II

La législation ; les peines ; la torture ; les suppliées. — Histoire d’un enfant, d’un canard et d’un juge.

Les lois étaient en parfaite harmonie avec l’organisation sociale dont nous venons de résumer les principaux traits. Au Japon comme en Europe, la féodalité n’a pu prolonger son existence qu’en s’appuyant sur des lois d’une sévérité implacable. Les penseurs de l’Occident ont depuis longtemps remarqué que plus un pays est libre, plus il devient possible d’y adoucir sans inconvénient la rigueur des lois répressives. L’exemple du Japon prouve qu’il en est à cet égard absolument de même dans l’extrême Orient.

La législation qui était encore en pleine vigueur il y quelques années seulement dans l’empire des mikados, ressemblait beaucoup par plus d’un point à celle qui ne fut définitivement abolie chez nous qu’en 1789. Tout prévenu était considéré et traité comme un criminel, et pour lui infliger de cruels châtiments on n’attendait pas que la justice se fût prononcée. Il était arrêté, cela suffisait. Les prisons, aussi bien celles où l’on enfermait les simples prévenus que celles où l’on détenait les condamnés, étaient des lieux de supplice si horribles, que tout homme qui y était jeté était considéré d’avance comme un homme mort : on pensait que s’il échappait au glaive de la loi, il n’échapperait pas aux maladies auxquelles donnaient lieu les privations de tout genre et une effroyable malpropreté. Les accusés étaient enfermés par escouades de huit dans des cages de bois où ils souffraient aussi cruellement de la chaleur en été que du froid en hiver. Des enfants de dix à douze ans se trouvaient souvent mêlés à ces prisonniers, dont quelques-uns pouvaient être d’honnêtes gens injustement accusés, mais dont la majorité appartenait forcément à la partie la plus corrompue de la population. Et comme l’instruction des affaires criminelles durait très longtemps, souvent plusieurs mois, le supplice des malheureux prévenus se prolongeait assez pour amener la mort de ceux qui n’étaient pas d’un tempérament très robuste.

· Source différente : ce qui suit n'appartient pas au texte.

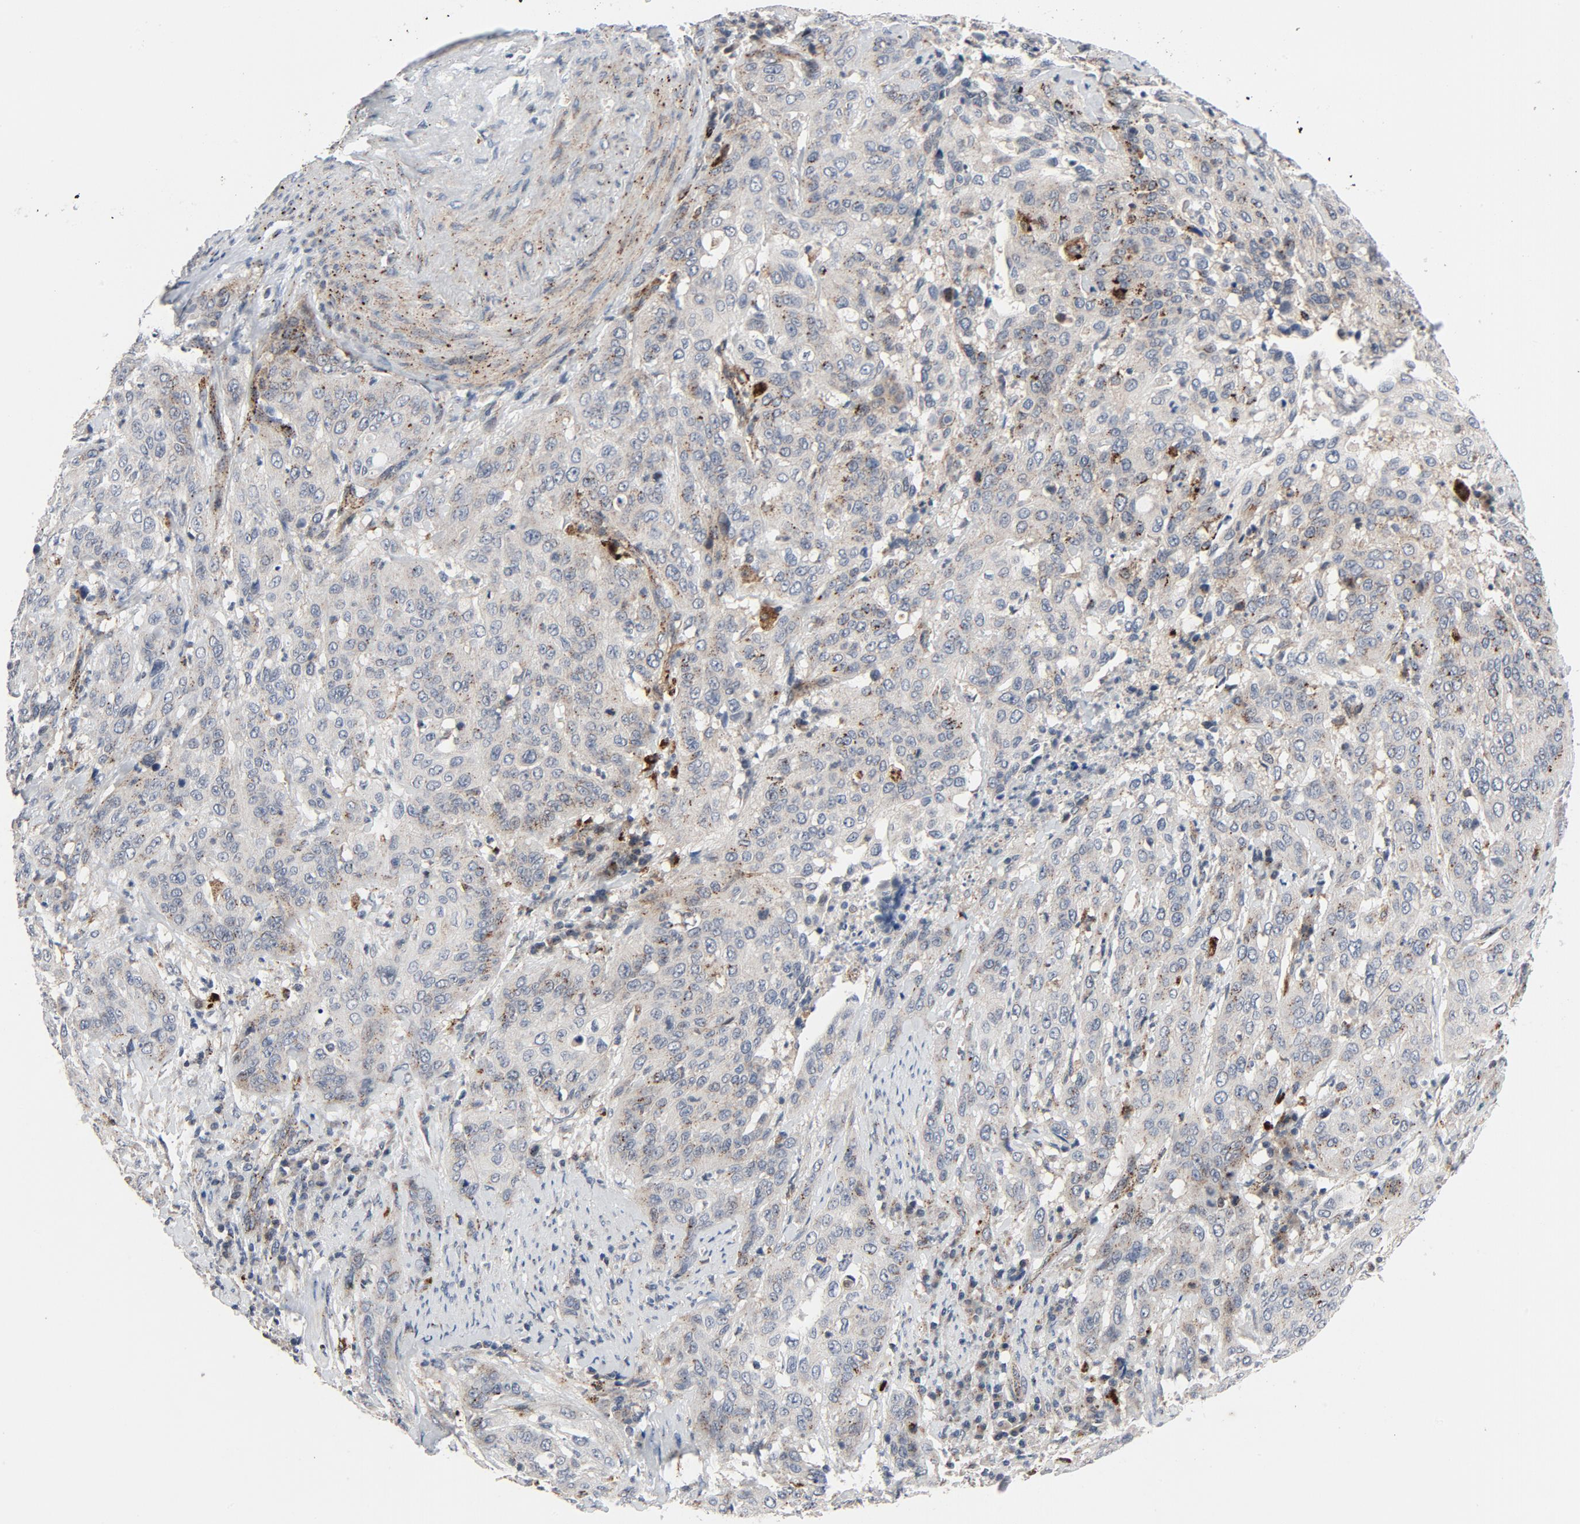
{"staining": {"intensity": "moderate", "quantity": "<25%", "location": "cytoplasmic/membranous"}, "tissue": "cervical cancer", "cell_type": "Tumor cells", "image_type": "cancer", "snomed": [{"axis": "morphology", "description": "Adenocarcinoma, NOS"}, {"axis": "topography", "description": "Cervix"}], "caption": "Protein expression analysis of human adenocarcinoma (cervical) reveals moderate cytoplasmic/membranous expression in about <25% of tumor cells.", "gene": "AKT2", "patient": {"sex": "female", "age": 36}}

Les prisonniers que les juges chargés d’instruire leur procès voulaient interroger étaient amenés au tribunal par troupeaux, non pas « chargés de chaînes » suivant notre expression française (car les Japonais ne connaissent pas les chaînes de fer), mais attachés avec des cordes qui les reliaient et les unissaient à leurs compagnons de misère.

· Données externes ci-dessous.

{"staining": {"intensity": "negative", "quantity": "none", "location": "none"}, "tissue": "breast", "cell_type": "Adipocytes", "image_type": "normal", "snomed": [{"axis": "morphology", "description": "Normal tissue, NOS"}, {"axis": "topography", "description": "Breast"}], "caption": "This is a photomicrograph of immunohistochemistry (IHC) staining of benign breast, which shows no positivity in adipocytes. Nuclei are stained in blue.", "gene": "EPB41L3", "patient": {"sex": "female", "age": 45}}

Les interrogatoires auxquels les prévenus étaient conduits dans cet attirail ressemblaient beaucoup à ceux de nos anciens tribunaux, non par le costume et la tenue des juges qui les dirigeaient, mais par les procédés qu’ils employaient pour arracher des aveux aux malheureux conduits devant eux. Tout le monde sait ce qu’était jadis en France la question, c’est-à-dire la torture, ou plutôt les tortures variées auxquelles on soumettait les accusés pour les contraindre à s’avouer coupables, ou à dénoncer leurs complices. Cet horrible usage qui n’a été aboli chez nous que par Louis XVI quelques années avant la Révolution, subsistait encore à Yédo il y a dix ou douze ans. L’accusé qui dans son interrogatoire hésitait à répondre ou faisait des réponses que le juge, à tort ou à raison, croyait mensongères, était d’abord vigoureusement frappé à coups de bambou ; s’il persistait à se taire ou à ne pas répondre suivant les désirs de son juge, celui-ci le forçait à s’agenouiller sur le tranchant d’un quartier de bois dur ; on entassait alors sur ses jambes reployées de grosses dalles de pierre ; bientôt les arêtes vives du bois pénétraient dans sa chair ; ses genoux meurtris et broyés laissaient échapper des flots de sang et le malheureux, pour mettre fin à ses horribles douleurs, faisait les aveux ou inventait les contes qu’il voyait ses bourreaux décidés à obtenir de lui.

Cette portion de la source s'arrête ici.